WWD:これからゴールドウインとして成し遂げたいことについて教えてください。
渡辺 :ゴールドウインは、これまで 日本国内を中心にビジネスを展開してきました。ある意味「ローカルメジャー」と言える存在かもしれません。しかし、これからは海外市場にも積極的にアプローチしていきたい。特に、今後急速な成長が見込まれるアジア・インド・アフリカ などの地域において、スポーツや遊びを通じて、人々がより楽しく健やかに生きられる環境を提供することを目指しています。
「人と違うことをする」勇気を持つ
福代 :今の学生に向けて伝えておきたいことや、若いうちに知っておいてほしいことがあれば、教えてください。
渡辺 :若い学生の皆さんには、すでに素晴らしいビジョンを持っている方が多いと感じています。今日お話しした福代さんもそうですし、私がこれまで出会った若い世代の方々も、しっかりとした思いを持ち、真剣に考えている人が多い。ですから、特に何かを言う必要はないかもしれませんが、自分のやりたいことにしっかりと向き合い、責任を持って進んでいってほしい と思います。
世の中を変えていくことは、決して簡単なことではありません。しかし、「人と違うことをする」ことこそが、大切 だと思っています。ときには、自分が周りと違うことで 不安を感じたり、違和感を持ったり することもあるかもしれません。でも、その違いこそが、自分の魅力になるのです。だからこそ、「自分は人と違うから嫌だ」と思うのではなく、それを誇りに思って前に進んでいってほしいですね。

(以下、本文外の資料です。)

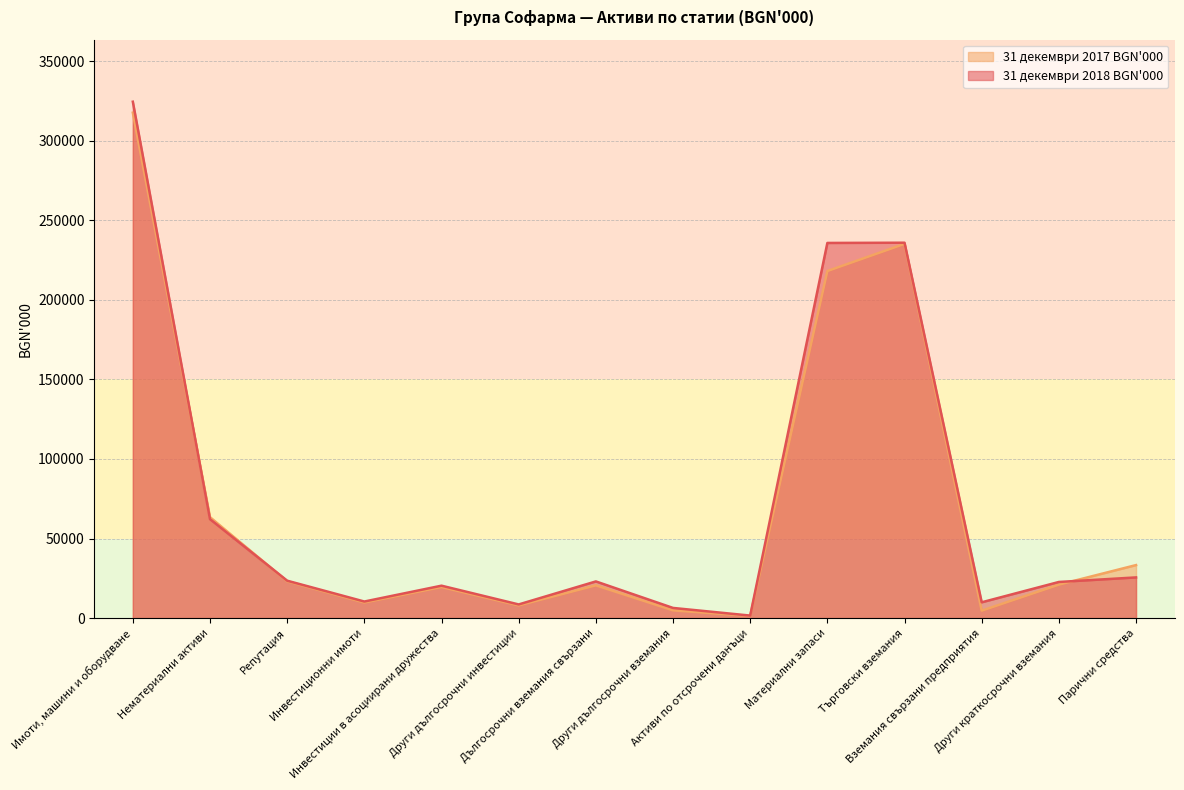

At which category does 31 декември 2018 BGN'000 reach its first local peak?

Инвестиции в асоциирани дружества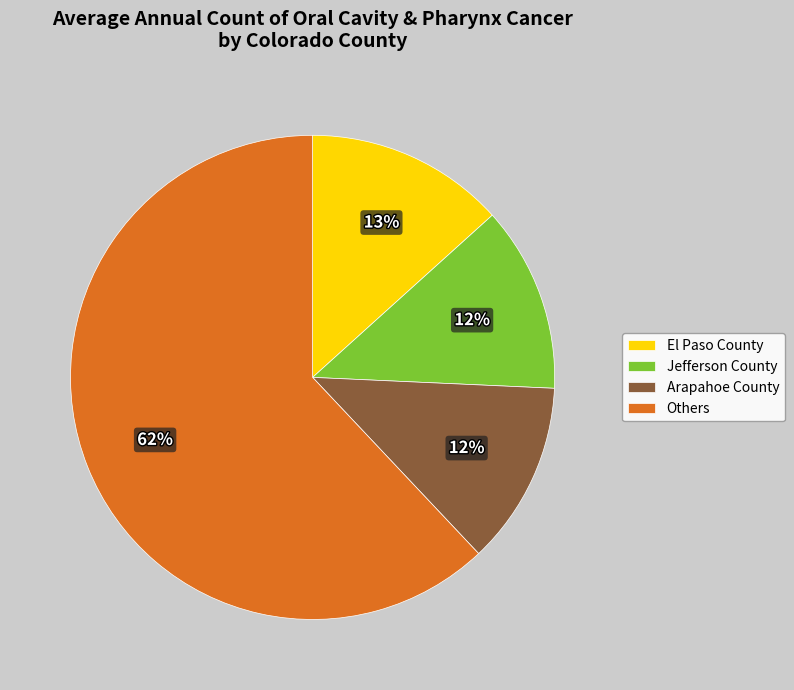

To the nearest percent, what is the average slice percentage?

25%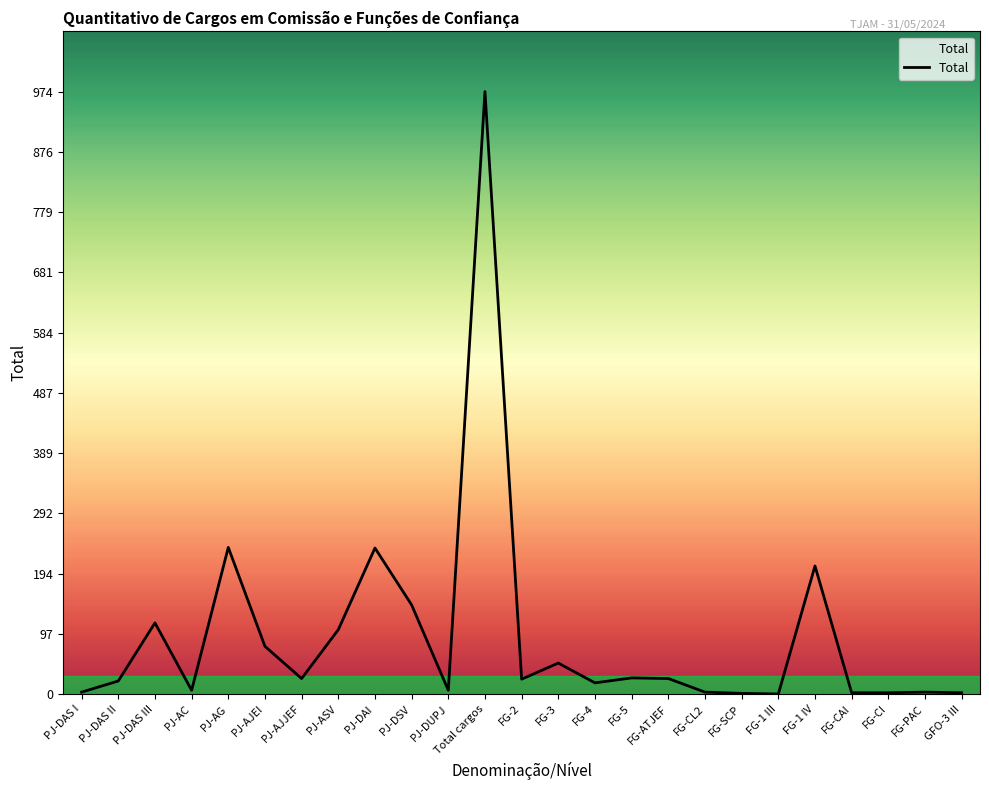

Where does the data first go above 24?

PJ-DAS III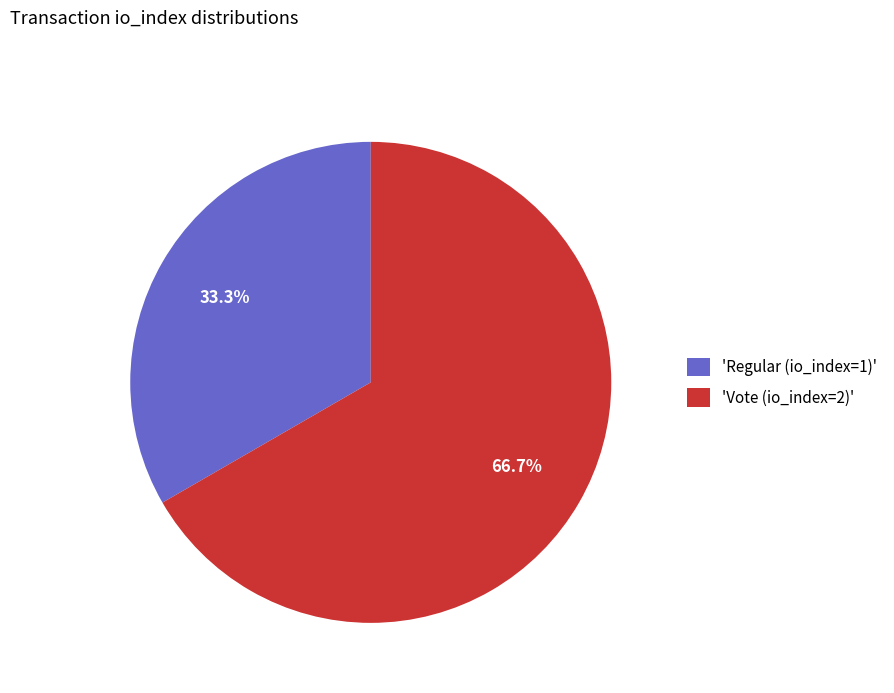

What is the majority slice?

'Vote (io_index=2)'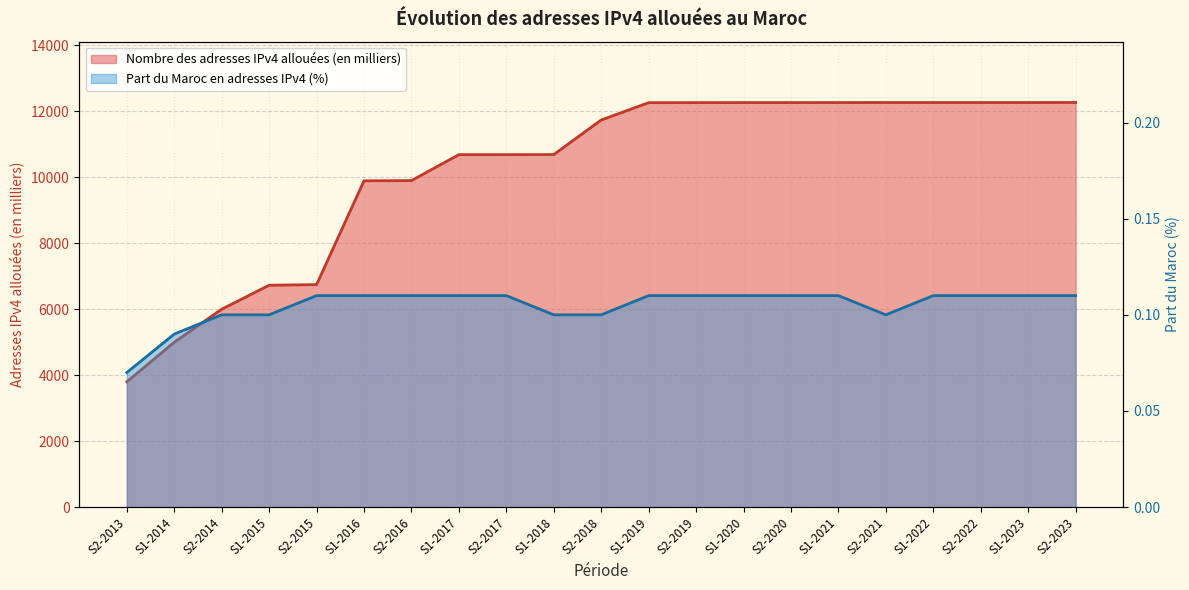

Between S2-2018 and S1-2019, which series saw the biggest shift?

Nombre des adresses IPv4 allouées (en milliers)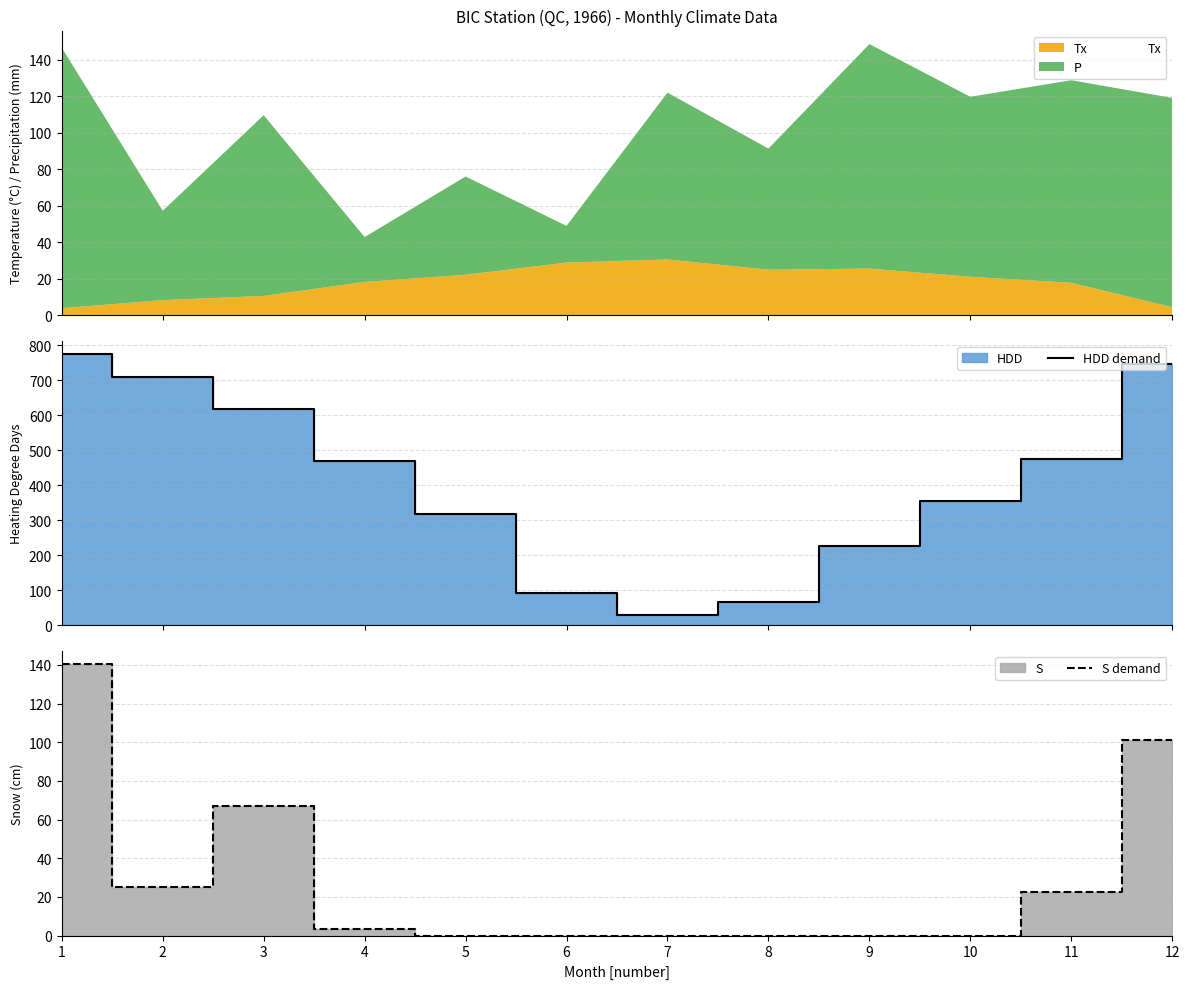

The HDD demand series shows 376.2 at 9. True or false?

False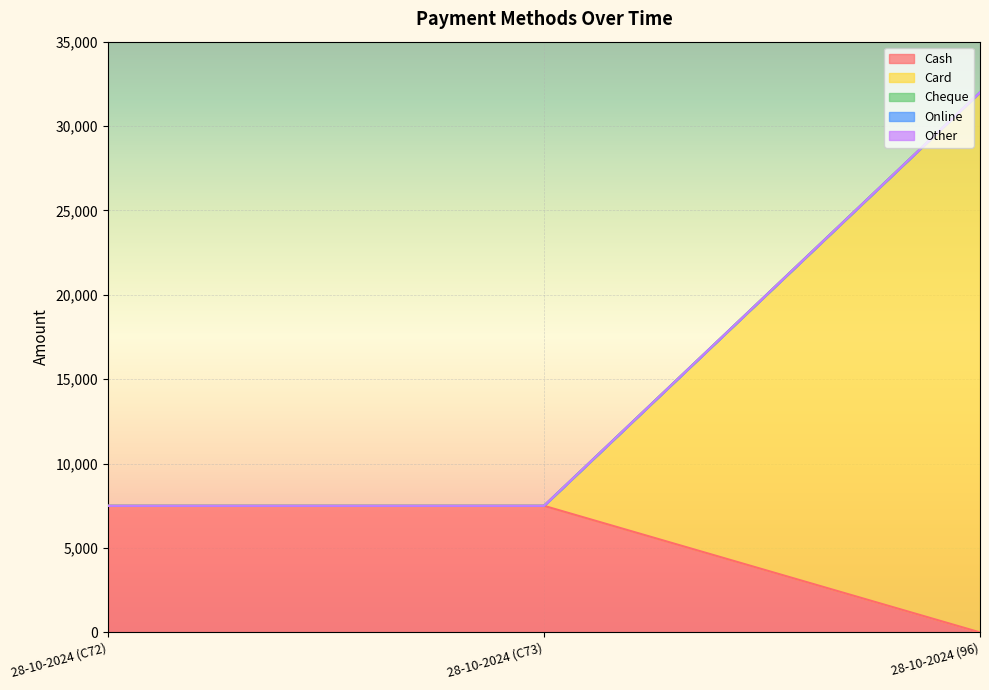

Where is Online nearest to the value 0?

28-10-2024 (C72)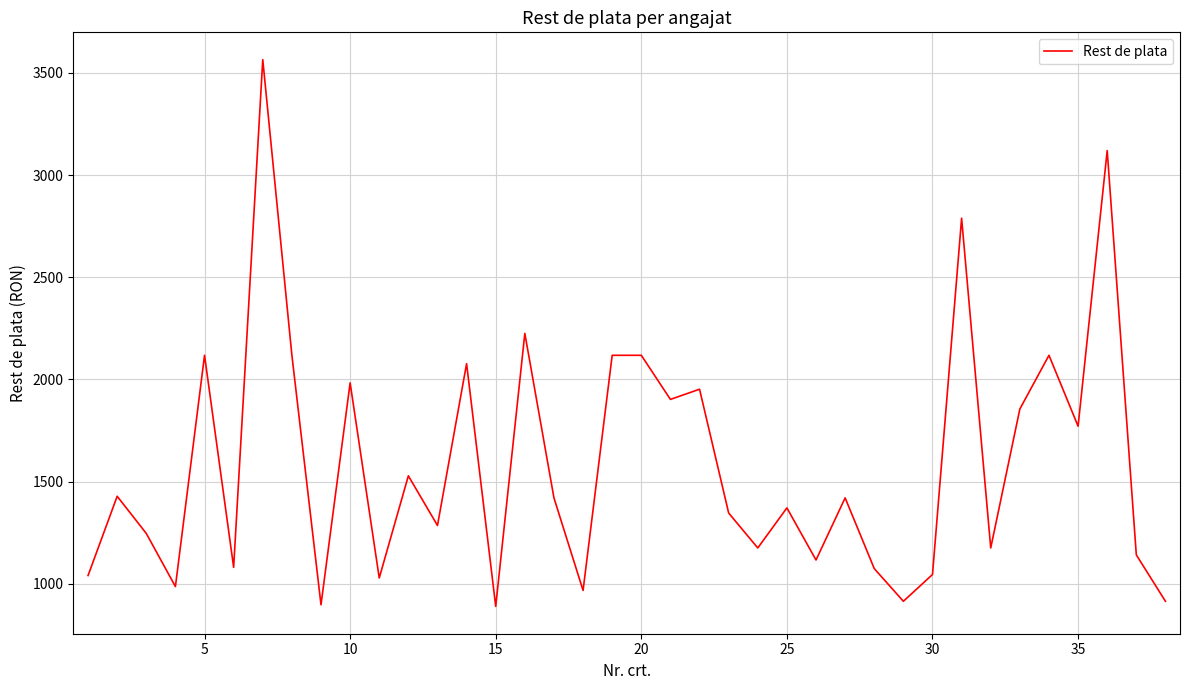

What is the smallest value displayed?

889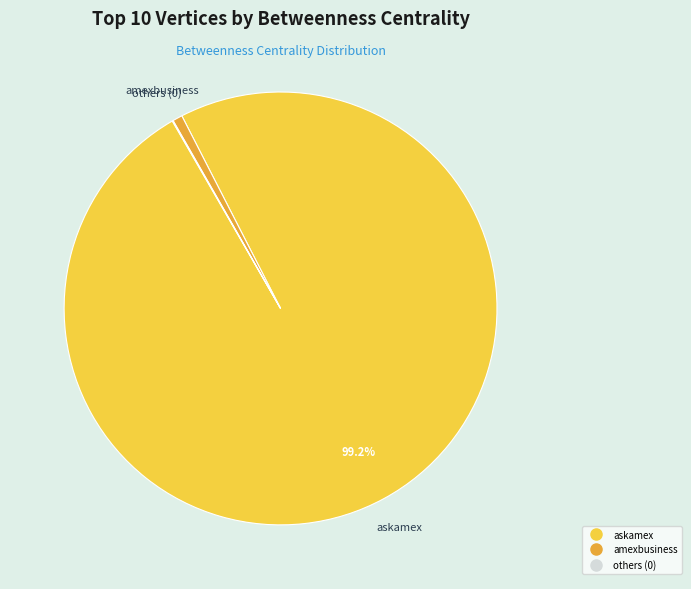

Is there any slice that represents more than half of the pie?

Yes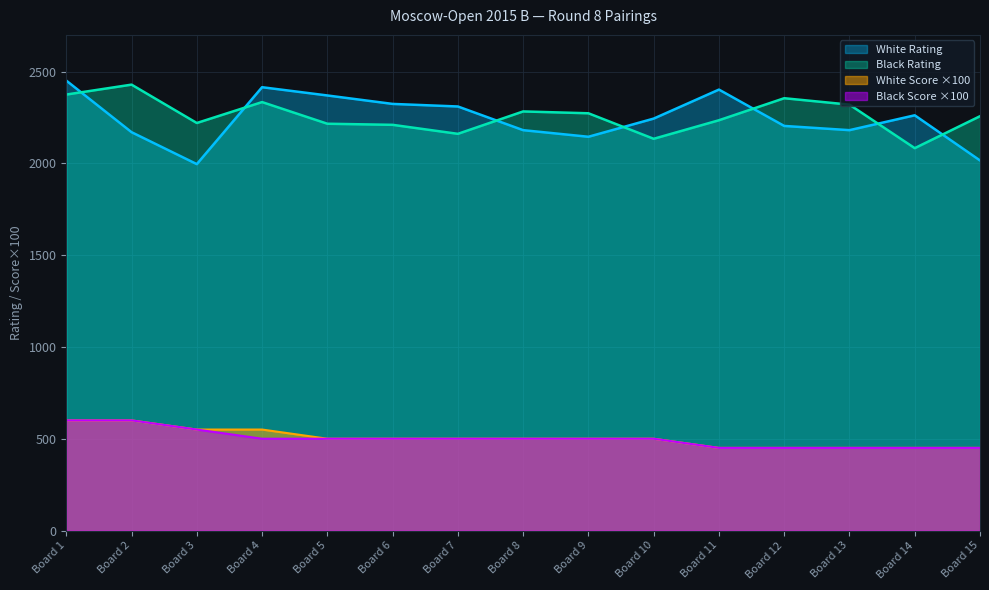

Which series changed the most between Board 5 and Board 8?

White Rating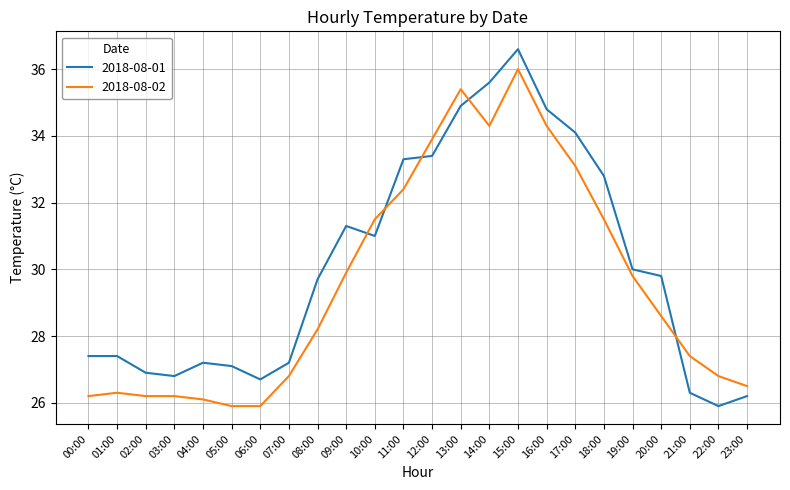

What position from the left is 16:00?

17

福代:お話を伺いながら、将来をとても深く見据えていると感じました。私自身も「こんな未来を作りたい」という思いはありますが、実際どう行動すればいいのか分からないことが多いです。特に、気候変動が進み、将来ご飯が食べられなくなるのではないか など、暗い未来ばかりを考えてしまいがちです。解決策を見つけたいと思っても、どの方向に進めばいいのか分からない ことが多いと感じています。しかし、スパイバーの取り組みや、公園のデザインに関するお話を聞いて、「未来に向けて具体的に行動し、決断し、自らの手で変えていこうとしている」姿勢がとても印象的でした。その姿勢から、強い意志と決断力 が伝わってきて、とてもかっこいいと感じましたし、私自身も 何か行動を起こしたいです。